In outpatients with stable CAD, we found that either a PHQ-2 cutpoint of ≥2 or a PHQ-9 cutpoint of ≥6 optimized combined sensitivity and specificity for detecting MDD based on a structured clinical interview. A two-step screening approach using both instruments had similar overall diagnostic accuracy to using either alone. As compared with a structured clinical interview for MDD, a “PHQ diagnosis” using the PHQ-9 responses to diagnose MDD was highly specific, but resulted in many false negatives.
Our results build on the work of Stafford et al. who examined a group of individuals in Australia 3 months after discharge from hospitalization for an acute MI or a coronary revascularization procedure.13
They also found that a PHQ-9 cutoff score of ≥6 optimized sensitivity and specificity. We added to this work by demonstrating that the PHQ-2 performs similarly to the PHQ-9 and that two-step screening with the PHQ-2 followed by the PHQ-9 does not improve results compared to screening with either the PHQ-2 or the PHQ-9 alone. An obvious benefit to using the PHQ-2 is its relative brevity. On the other hand, the PHQ-9 may be a better tool for tracking depressive symptoms over time.
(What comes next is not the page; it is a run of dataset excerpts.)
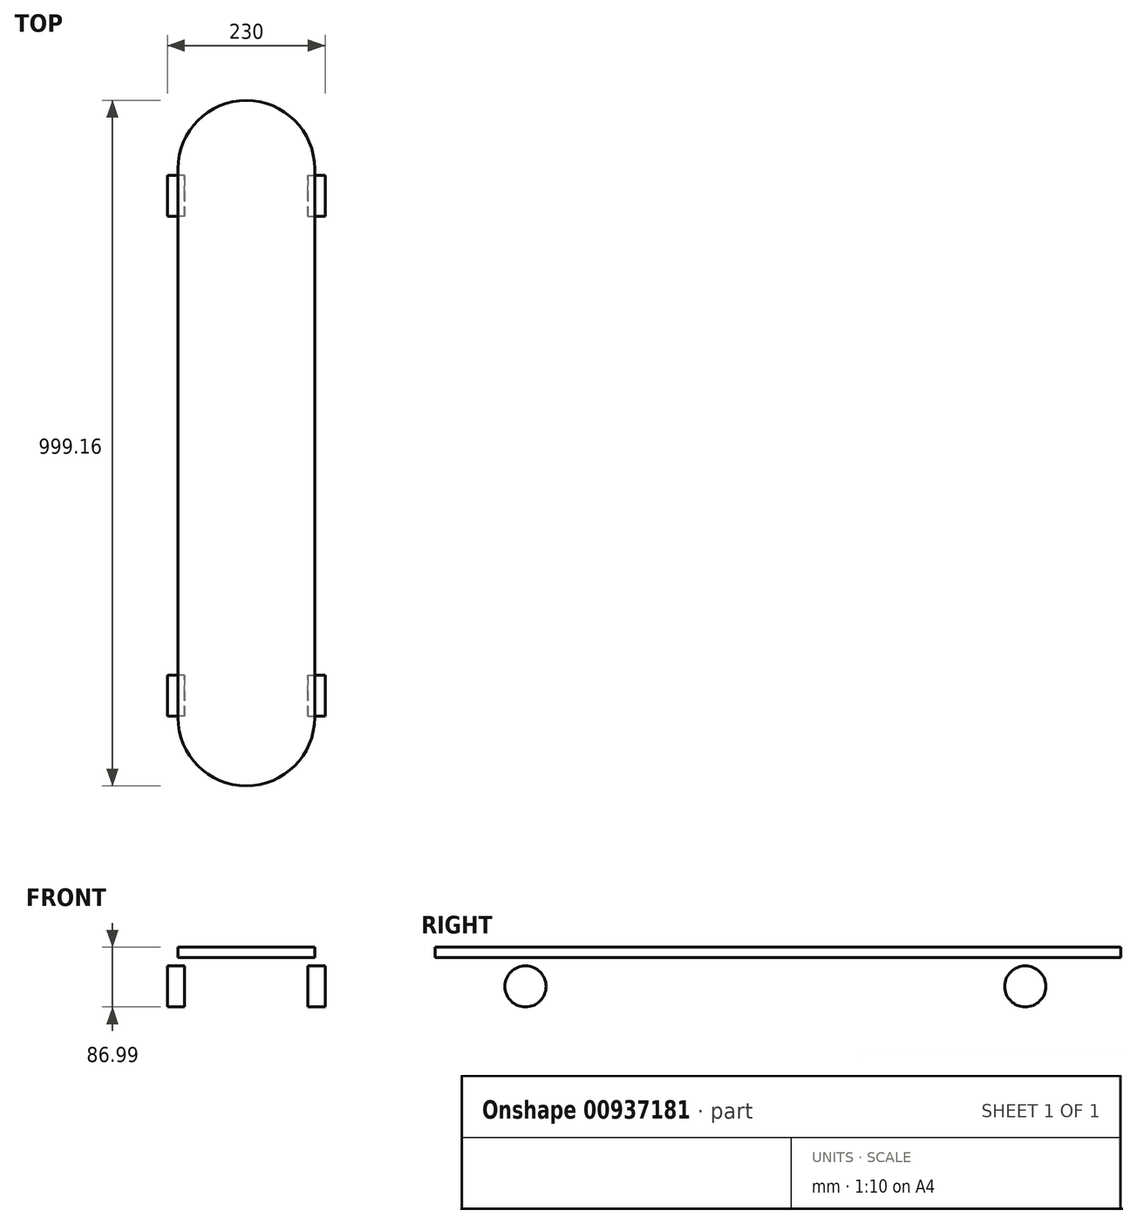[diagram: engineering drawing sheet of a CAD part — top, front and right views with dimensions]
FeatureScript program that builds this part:
annotation { "Feature Type Name" : "Feature", "Feature Type Description" : "" }
export const myFeature = defineFeature(function(context is Context, id is Id, definition is map)
    precondition{}
    {
        {
            var Q0;
            Q0=qCreatedBy(makeId("Top.planeOp"),FACE);
            var sketch = newSketch(context, id + "F0", { "sketchPlane" : qUnion([Q0])});
            skCircle(sketch, "E0", {"center": v(0, 0) * mm, "radius": 99.58 * mm});
            skLineSegment(sketch, "E1", {"start": v(0, 0) * mm, "end": v(0, -800) * mm, "construction": true});
            skCircle(sketch, "E2", {"center": v(0, -800) * mm, "radius": 99.58 * mm});
            skLineSegment(sketch, "E3", {"start": v(-99.58, -800) * mm, "end": v(-99.58, 0) * mm});
            skLineSegment(sketch, "E4", {"start": v(99.58, -800) * mm, "end": v(99.58, 0) * mm});
            skSolve(sketch);
        }
        {
            var Q0;
            Q0 = qSketchRegion(id + "F0", true);
            extrude(context, id + "F1", {"entities" : qUnion([Q0]), "depth" : 15 * mm, "offsetDistance" : 25 * mm});
        }
        {
            var Q0;
            Q0=qCreatedBy(makeId("Right.planeOp"),FACE);
            cPlane(context, id + "F2", {"entities" : qUnion([Q0]), "cplaneType" : CPlaneType.OFFSET, "offset" : 115 * mm, "oppositeDirection" : true, "width" : 150 * mm, "height" : 150 * mm});
        }
        {
            var Q0;
            Q0=qCreatedBy(id+"F2.planeOp",FACE);
            var sketch = newSketch(context, id + "F3", { "sketchPlane" : qUnion([Q0])});
            skCircle(sketch, "E5", {"center": v(-39.69, -41.99) * mm, "radius": 30 * mm});
            skCircle(sketch, "E6", {"center": v(-767.85, -41.99) * mm, "radius": 30 * mm});
            skSolve(sketch);
        }
        {
            var Q0;
            Q0 = qSketchRegion(id + "F3", true);
            extrude(context, id + "F4", {"entities" : qUnion([Q0]), "depth" : 25 * mm, "offsetDistance" : 25 * mm});
        }
        {
            var Q0;
            Q0=makeQuery(id+"F4.opExtrude","SWEPT_BODY",BODY,{"disambiguationData":[OSD([sQuery(id+"F3.wireOp",EDGE,"E5")])]});
            var Q1;
            Q1=makeQuery(id+"F4.opExtrude","SWEPT_BODY",BODY,{"disambiguationData":[OSD([sQuery(id+"F3.wireOp",EDGE,"E6")])]});
            var Q2;
            Q2=qCreatedBy(makeId("Right.planeOp"),FACE);
            mirror(context, id + "F5", {"entities" : qUnion([Q0, Q1]), "mirrorPlane" : qUnion([Q2])});
        }
    });
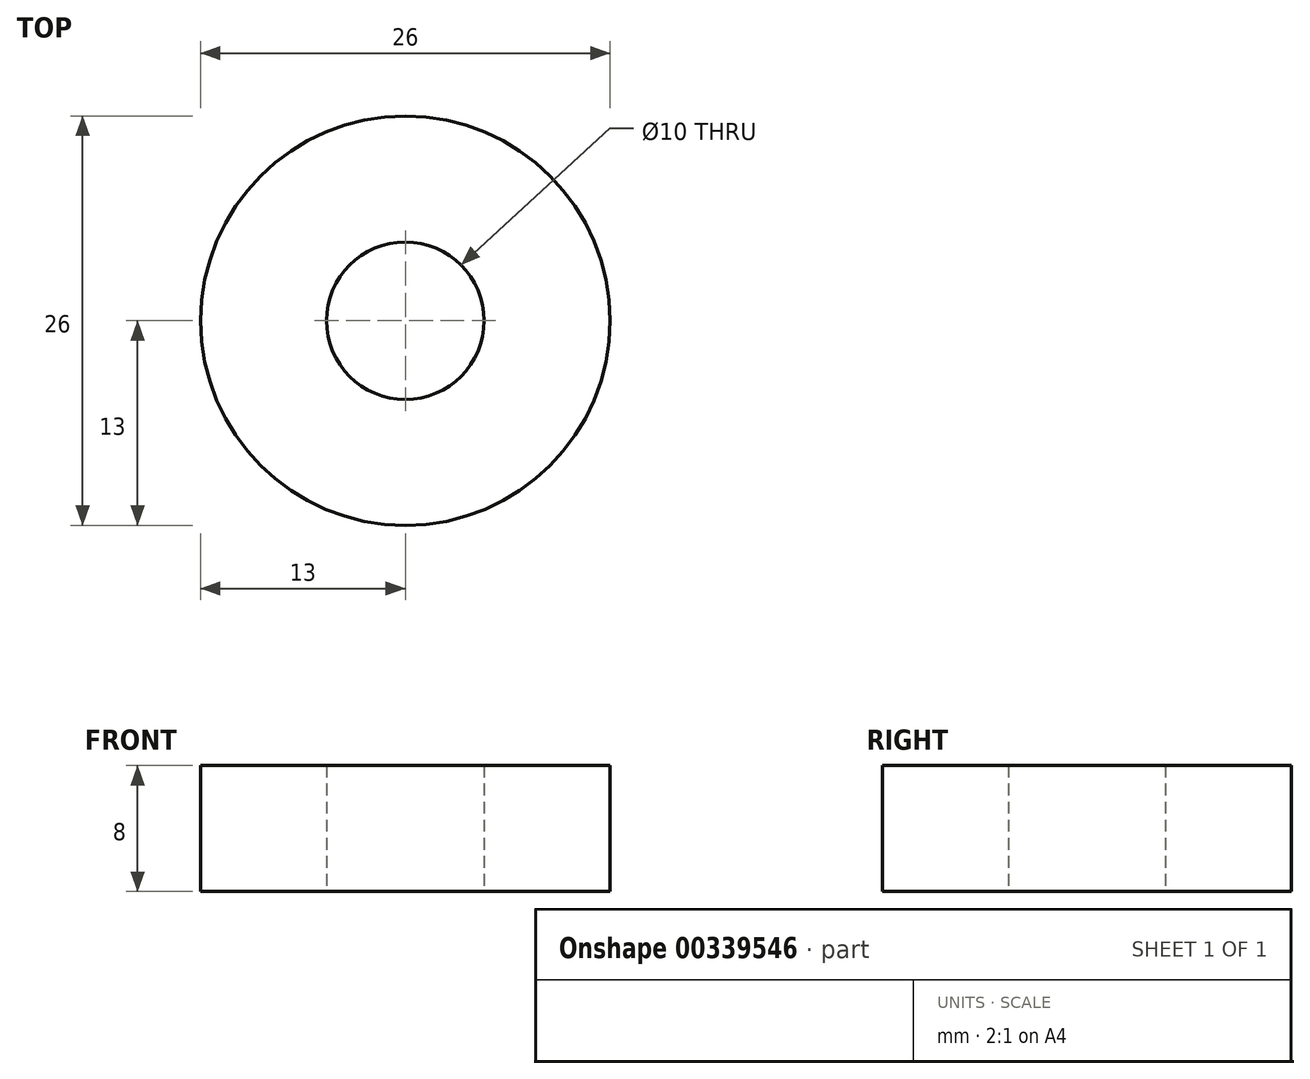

We generated cutoff scores that optimized the balance between sensitivity and specificity. In clinical settings, scores can be used to assess depression severity, to monitor the efficacy of treatment, or to identify patients likely to have a diagnosis of MDD based on further assessment. Cutoff points can also be used for research purposes, but not for the formal diagnosis of MDD. A formal diagnosis of MDD requires a clinical interview that assesses specific symptom patterns, as well as evidence of functional limitations.
As demonstrated in primary care settings, improved depression outcomes are likely to occur only when a collaborative care model is used, including the use of evidence-based protocols for treatment, active collaboration between primary care providers and mental health specialists, active monitoring of adherence to therapy, and access to structured psychotherapy.17
In the absence of these services, there is no evidence that screening alone is of benefit to patients in CVD settings. It must be noted, however, that this conclusion is made from the perspective of depression care alone and does not take into account the possibility that depression screening may have other potential benefits to patients with CVD. Many studies have now shown that patients with positive depression screens are at increased risk of cardiovascular morbidity and mortality.18
If depression screening identifies a group of high-risk patients who derive particular benefit from certain cardiac procedures or from interventions focused on enhancing adherence to medication or to secondary prevention behaviors, for example, then screening may be useful in therapeutic decision making even in the absence of mechanisms for formal depression diagnosis, treatment, and follow-up.
It must also be noted that this analysis is based on data from a study of outpatients with stable CAD, and the degree to which conclusions generalize to patients hospitalized with acute coronary syndromes is unknown. Furthermore, since only 7% of eligible patients actually enrolled in the study, results may not generalize well to other groups of CAD patients, although this response rate is comparable to other large cohort studies, such as the Coronary Artery Disease in Young Adults Study and the Cardiovascular Health Study.19,20
Additional research is needed on screening in acute care settings. Studies are also needed that examine paradigms, such as multiple positive screens prior to initiating formal evaluation, with the goal of reducing the high number of false positives generated in initial screening. Furthermore, clinical management paradigms are needed to establish whether screening in cardiovascular care settings leads to net benefits for patients.